The Tunnel
- 1951 edition (publ. Emecé Editores)
- Author: Ernesto Sabato
- Original title: El túnel
- Language: Spanish
- Genre: Existentialism
- Publisher: Editorial Sur
- Publication date: 1948
- Publication place: Argentina
- ISBN: 978-0-14-310653-1
- OCLC: 1077504286

= The Tunnel (Sabato novel) =

Argentinian novel by Ernesto Sabato

The Tunnel (El túnel) is a dark, psychological novel written by Argentine writer Ernesto Sabato about a deranged porteño painter, Juan Pablo Castel, and his obsession with a woman. The story's title refers to the symbol for Castel's emotional and physical isolation from society, which becomes increasingly apparent as Castel proceeds to tell from his jail cell the series of events that enabled him to murder the only person capable of understanding him. Marked by its existential themes, El Túnel received enthusiastic support from Albert Camus and Graham Greene following its publication in 1948.

==Plot summary==

The story begins with the main character introducing himself as "the painter who killed María Iribarne" before delving into the circumstances that led to their first encounter. Castel's obsession begins in the autumn of 1946 when at an exhibition of his work he notices a woman focusing on one particularly subtle detail of his painting "Maternidad" ("Maternity").
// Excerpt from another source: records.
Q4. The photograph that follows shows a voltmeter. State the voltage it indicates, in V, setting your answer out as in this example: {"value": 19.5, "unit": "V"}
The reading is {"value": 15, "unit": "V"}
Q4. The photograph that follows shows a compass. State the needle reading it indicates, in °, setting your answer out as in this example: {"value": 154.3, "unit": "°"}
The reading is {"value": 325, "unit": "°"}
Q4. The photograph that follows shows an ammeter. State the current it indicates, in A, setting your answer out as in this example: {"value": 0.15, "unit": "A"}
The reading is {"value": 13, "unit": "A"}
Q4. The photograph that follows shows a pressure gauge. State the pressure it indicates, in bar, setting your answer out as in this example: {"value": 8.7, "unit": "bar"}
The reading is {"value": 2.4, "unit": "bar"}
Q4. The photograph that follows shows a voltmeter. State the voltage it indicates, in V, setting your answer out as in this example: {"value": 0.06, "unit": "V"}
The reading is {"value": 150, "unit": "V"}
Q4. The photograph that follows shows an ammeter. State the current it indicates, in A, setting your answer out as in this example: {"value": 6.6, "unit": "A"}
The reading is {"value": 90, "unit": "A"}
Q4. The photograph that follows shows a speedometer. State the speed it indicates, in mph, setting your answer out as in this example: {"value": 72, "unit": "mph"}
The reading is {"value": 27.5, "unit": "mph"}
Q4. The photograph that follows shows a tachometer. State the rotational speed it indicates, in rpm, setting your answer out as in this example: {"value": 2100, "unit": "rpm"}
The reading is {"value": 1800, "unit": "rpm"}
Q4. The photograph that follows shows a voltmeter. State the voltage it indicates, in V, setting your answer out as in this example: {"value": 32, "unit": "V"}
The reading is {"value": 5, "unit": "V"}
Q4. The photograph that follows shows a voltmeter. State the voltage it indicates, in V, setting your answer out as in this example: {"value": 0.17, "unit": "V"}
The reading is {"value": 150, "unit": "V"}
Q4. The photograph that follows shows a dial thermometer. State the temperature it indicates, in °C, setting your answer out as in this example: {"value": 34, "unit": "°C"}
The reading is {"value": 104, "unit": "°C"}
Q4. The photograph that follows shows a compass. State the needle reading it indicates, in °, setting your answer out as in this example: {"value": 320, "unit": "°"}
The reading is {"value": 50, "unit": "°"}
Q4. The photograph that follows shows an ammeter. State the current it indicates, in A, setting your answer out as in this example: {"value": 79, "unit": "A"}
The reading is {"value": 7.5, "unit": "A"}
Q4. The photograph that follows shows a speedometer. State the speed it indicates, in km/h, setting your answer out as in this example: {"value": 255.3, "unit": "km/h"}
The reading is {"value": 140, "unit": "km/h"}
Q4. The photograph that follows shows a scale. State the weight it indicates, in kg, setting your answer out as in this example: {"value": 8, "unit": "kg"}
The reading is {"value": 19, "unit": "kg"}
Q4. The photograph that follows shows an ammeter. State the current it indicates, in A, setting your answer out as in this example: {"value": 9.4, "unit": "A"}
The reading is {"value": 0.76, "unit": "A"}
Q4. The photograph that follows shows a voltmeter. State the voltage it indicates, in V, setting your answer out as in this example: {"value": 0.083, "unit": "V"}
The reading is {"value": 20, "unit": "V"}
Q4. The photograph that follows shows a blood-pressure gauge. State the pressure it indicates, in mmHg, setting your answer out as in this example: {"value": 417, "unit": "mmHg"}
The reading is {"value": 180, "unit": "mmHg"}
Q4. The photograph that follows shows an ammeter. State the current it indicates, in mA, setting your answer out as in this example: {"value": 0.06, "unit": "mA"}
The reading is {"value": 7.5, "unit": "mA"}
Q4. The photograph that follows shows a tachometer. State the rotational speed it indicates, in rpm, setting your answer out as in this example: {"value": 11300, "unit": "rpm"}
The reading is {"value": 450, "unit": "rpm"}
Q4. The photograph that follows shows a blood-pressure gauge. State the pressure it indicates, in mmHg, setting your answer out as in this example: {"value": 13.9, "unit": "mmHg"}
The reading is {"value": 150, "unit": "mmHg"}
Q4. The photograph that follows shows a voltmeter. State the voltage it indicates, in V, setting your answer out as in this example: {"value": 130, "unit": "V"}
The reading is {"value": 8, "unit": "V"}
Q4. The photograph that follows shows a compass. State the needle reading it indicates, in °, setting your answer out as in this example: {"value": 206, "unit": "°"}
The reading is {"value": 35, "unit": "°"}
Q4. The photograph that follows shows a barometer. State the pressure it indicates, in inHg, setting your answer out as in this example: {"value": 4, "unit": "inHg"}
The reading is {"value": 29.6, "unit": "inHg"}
He considers this observation deeply significant since it is a detail that he values as the most important aspect of the painting but to which nobody besides him and the woman pay any attention.

Missing out on an opportunity to approach her before she leaves the exhibition, he then spends the next few months obsessing over her, thinking of ways to find her in the immensity of Buenos Aires, and fantasizing about what to say to her.

Ultimately, after seeing her entering a building which he presumes to be her place of employment, he considers how to go about asking her about the detail in the painting. He approaches her and learns that her name is María Iribarne. Following their discussion about the painting, Castel and María agree to see each other again. It later becomes clear that she is married to a blind man named Allende and lives on Posadas Street in the northern part of the city. As Castel continues to see María, however, their relationship comes to be dominated by his obsessive interrogations of her life with her husband, why she does not take her husband's last name, and of her inner thoughts, questions she is unable to answer to his satisfaction. Out of this disconnect, Castel's obsessive thoughts lead him to all sorts of irrational doubts about the love he has come to believe that they have for one another.

This anxiety intensifies after he and Maria make a trip to an estancia, a country ranch in Mar del Plata owned by Allende's cousin Hunter. The atmosphere, the presence and attitudes of the other visiting relatives, and realizing Hunter's jealousy all feed into Castel's paranoia, forcing him to flee the ranch with little more than a word to one of the service staff.

While waiting at a station to leave the region, Castel expects María to figure out he has left and to come stop him. She never arrives, confirming his negative feelings. Upon returning home to Buenos Aires, Castel passionately composes a hurtful letter, accusing her of sleeping with Hunter, which he immediately regrets upon mailing to her. He angrily but unsuccessfully attempts to convince a postal worker to retract the certified letter and later concludes that fate has decided it should reach its destination.

Later, Castel reaches María by phone: she reluctantly agrees to meet with him again, although she tells him that it will likely do them little good and, in fact, probably cause him more harm. When she does not arrive in Buenos Aires, he decides that María is, in fact, a prostitute who cheats on her husband not only with him, but also with Hunter and other men. In a fit of rage, he drives out to the estancia. There he waits hidden outside for guests to leave the large house. Meanwhile his anxiety grows to the point where he envisions himself and María passing each other through life in parallel passageways or tunnels, whereas he is "a single tunnel, dark and solitary: mine, the tunnel wherein passed all my infancy, my youth, my entire life."

Eventually, Castel enters the house, approaches María in her room, where he accuses her of leaving him alone in the world, and stabs her to death.

Following the attack, Castel shows up to Allende's office to tell him that he has murdered María for sleeping with Hunter, only to discover that Allende is well aware of his cuckold status. Crying out again and again that Castel is a fool, Allende sadly, and ineffectually, tries to fight Castel, who leaves and later turns himself in to the police.

==Film adaptations==
- The Tunnel (1952), directed by León Klimovsky, with Laura Hildago and Carlos Thompson.
- El túnel (1977, TV movie), directed by José Luis Cuerda
- El túnel, also known as The Tunnel (1988), directed by Antonio Drove, with Jane Seymour and Peter Weller.
- The Passion of Martin (1990), directed by Alexander Payne. A comic adaptation of El túnel for his film school thesis project about a photographer who becomes obsessed with a girl he notices studying his work in a gallery.